コロナ禍からの「出口戦略」はまだ早い。

<岸田文雄首相は17日、首相官邸で記者会見し、新型コロナウイルスの変異株「オミクロン株」対策の基本方針について、「慎重さを堅持すると同時に第6波の出口に向かって徐々に歩み始める」と表明した。昨年11月下旬に強化した水際対策の緩和と、「まん延防止等重点措置」の5県解除を打ち出し、初めて「出口」に言及した。

 首相は現在原則停止している外国人の新規入国について「観光目的以外は認める」と述べ、ビジネスの短期滞在者、留学生、技能実習生などに門戸を開く方針を発表した。受け入れ企業や学校が管理を徹底することが条件。入国・帰国者の1日当たりの上限を3500人から5000人程度に拡大することも明らかにした。
 日本人帰国者らの入国時に原則7日間としている待機期間は、検査の陰性を条件に3日間に短縮すると説明。3回目のワクチンを接種済みで、感染が落ち着いている国からの入国者については、待機期間をなくす方針を示した。
 オミクロン株の流行地域からの入国者に義務付ける指定施設での待機も、最大6日から一律3日に短縮する。
 こうした一連の水際措置見直しは3月1日から適用する。
 首相はまた、20日に重点措置の期限が切れる21道府県のうち、山形、島根、山口、大分、沖縄の5県について解除する方針を表明した。北海道、青森、福島、石川、長野、静岡、大阪、兵庫、福岡、鹿児島などその他の16道府県と、27日が期限の和歌山県は3月6日まで延長する。いずれも2月18日に専門家による分科会に諮った上で正式決定する。
 3回目のワクチン接種に関しては、1日当たり100万回以上の目標を「安定的に達成できるよう全力を尽くす」と語った。
 首相の会見は1月4日以来で、約1時間行われた。厳格な水際対策には経済界や海外から批判が出た一方、国内では継続を求める意見も一定程度あり、丁寧な説明が必要だと判断した>(以上「時事通信」より引用)

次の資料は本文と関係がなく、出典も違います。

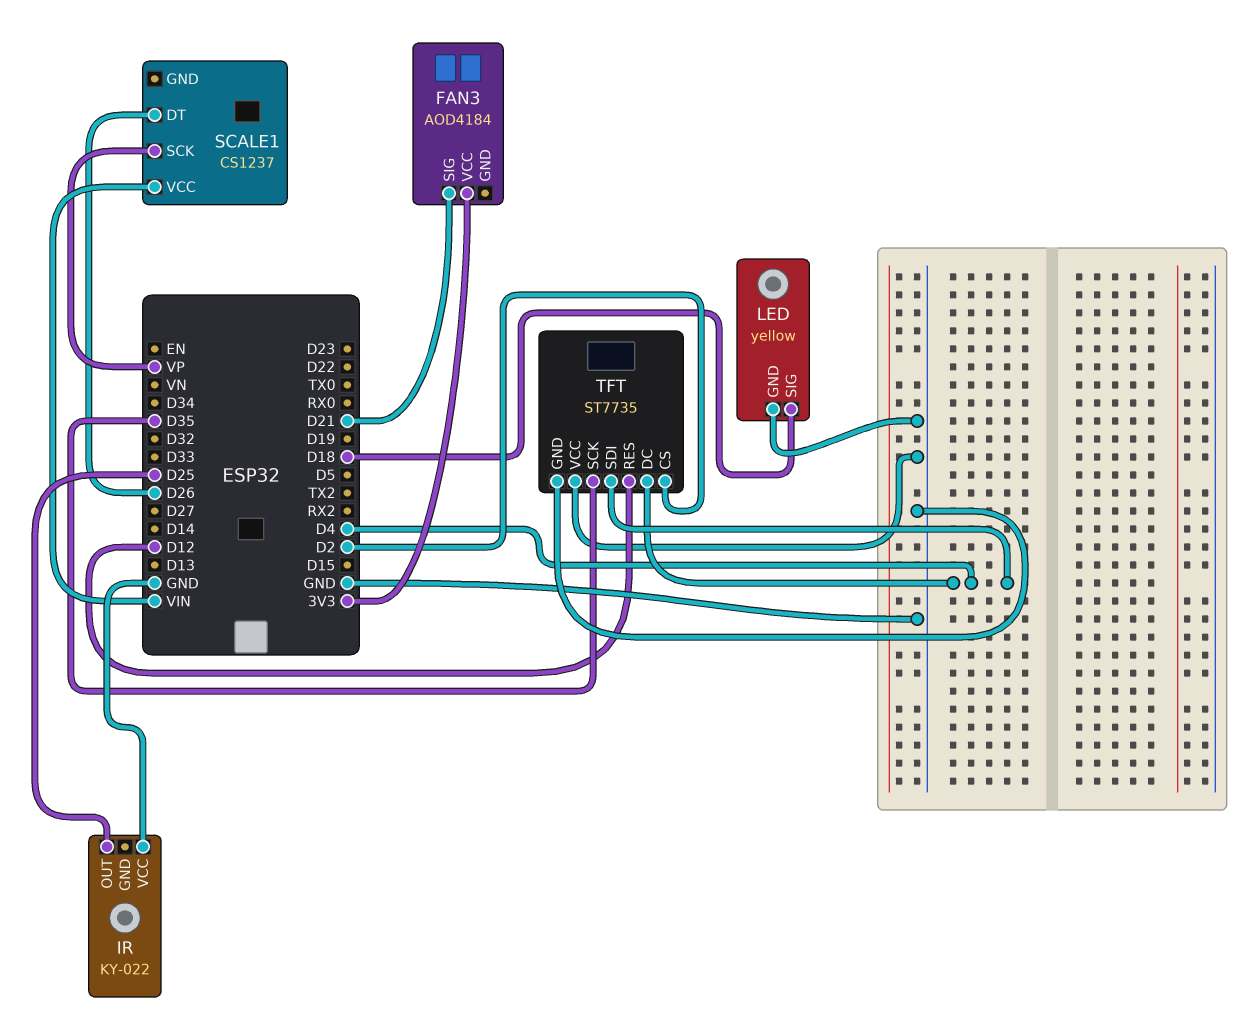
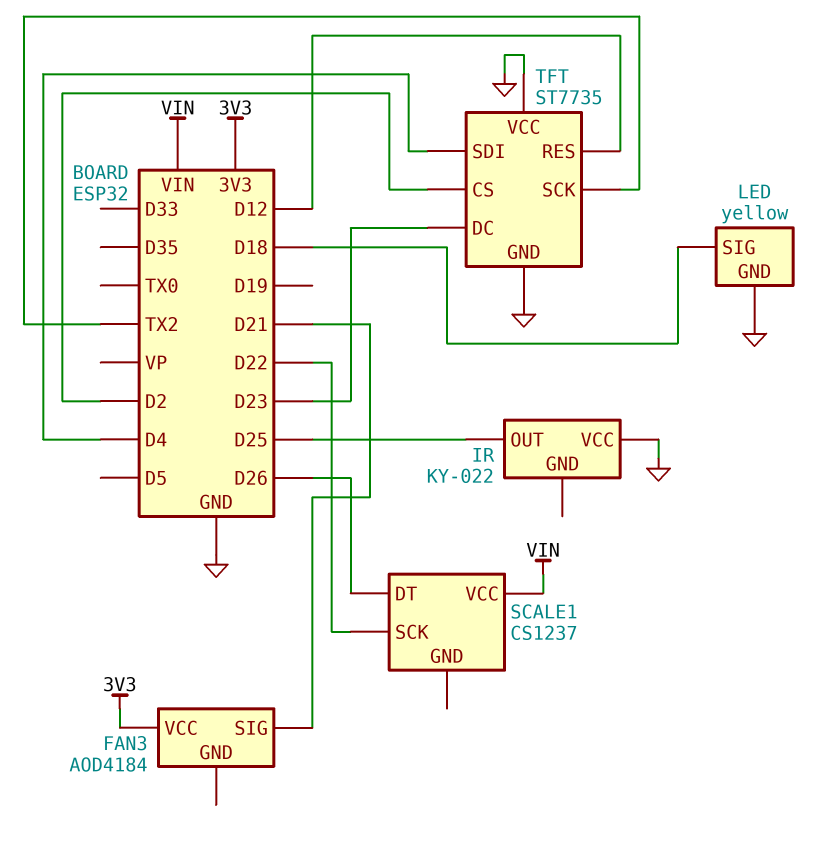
SCALE1 pin SCK: VP -> D22
TFT pin DC: D4 -> D23
TFT pin SCK: D35 -> TX2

 潜水競技がある。いかに遠くまで潜ったままで泳げるかを競う。しかし相手が見えないから潜ったまま苦しくなったら自分で判断して浮上する。幸いにして最長距離を潜水していたら勝利となる。
 コロナ感染からの出口戦略を岸田氏が語ったという。まだ一日当たり数万人もの感染者が出ているというのに、だ。しかもオミクロン株の変異型が発見されている。厚労相までが「二月当初が感染のピークで、既にピークアウトしている」などと能天気な発言をしている。

 厚労省はピークが一つの槍ヶ岳を想定しているようだが、富士山型の山だってある。オミクロン株の新型が拡大して次のピークを形成しないとも限らない。なぜ心静かに感染対策に集中しないのだろうか。
 岸田氏は外国人入国規制を来月から順次緩和するとも言っている。そうまでして廉価な外国人労働者を求める経団連に「配慮」しなければならないのか。国民の「健康と命」への配慮よりも、その方が優先されるのか。

 まだ国内製薬企業や研究機関から武漢肺炎の特効薬が出来たとの報告はない。国内ワクチンだって、まだ市販されていない。日本の国家としての対策がゼロのまま、緩和措置を急ぐとは何事だろうか。
 世界からワクチンを買い集めた日本が顰蹙を買っていることに日本政府は気付かないのだろうか。ことに後進国は「ワクチン買い占め大国・日本」に反感すら抱いている。野党も「日本の無能・無策のワクチン行政」をなぜ追求しないのだろうか。マスメディアが「ワクチン禍」で大騒ぎして、製薬各社をワクチン製造から撤退させた愚を、なぜマスメディアは一社として反省の弁を述べないのだろうか。

 もちろん「ワクチン禍」はあってはならない。しかし体内に異物を注射すれば少なからず副反応は起きる。それに適切に対処すれば良いだけで、大騒ぎしてワクチン製造企業をワクチン事業から撤退させては元も子もない。
 元も子もない状態の日本国内で、武漢肺炎が安倍低能政権の無防疫体制下で大蔓延した。すべては自公政権の成せる業だ。この期に及んでも、岸田氏は厚労省の言い分を全面的に受け容れるのだろうか。聞く耳は持っていても、判断する能力はないようだ。

 第六波を槍ヶ岳だと想定した厚労相の発言は「占い師」の八卦見と異ならない。そうでなかった場合に、厚労相は責任を取る覚悟があるのだろうか。国民の「健康と命」を護れない厚労省に存在意義はあるのだろうか。
 出口戦略を語るのはまだ早い。新型のみならず、新新型が蔓延しないという保証はどこにもない。だから特効薬の開発が何よりも急がれるのだ。それまでは愚直に「検査と隔離」を実施する以外に手立てはない。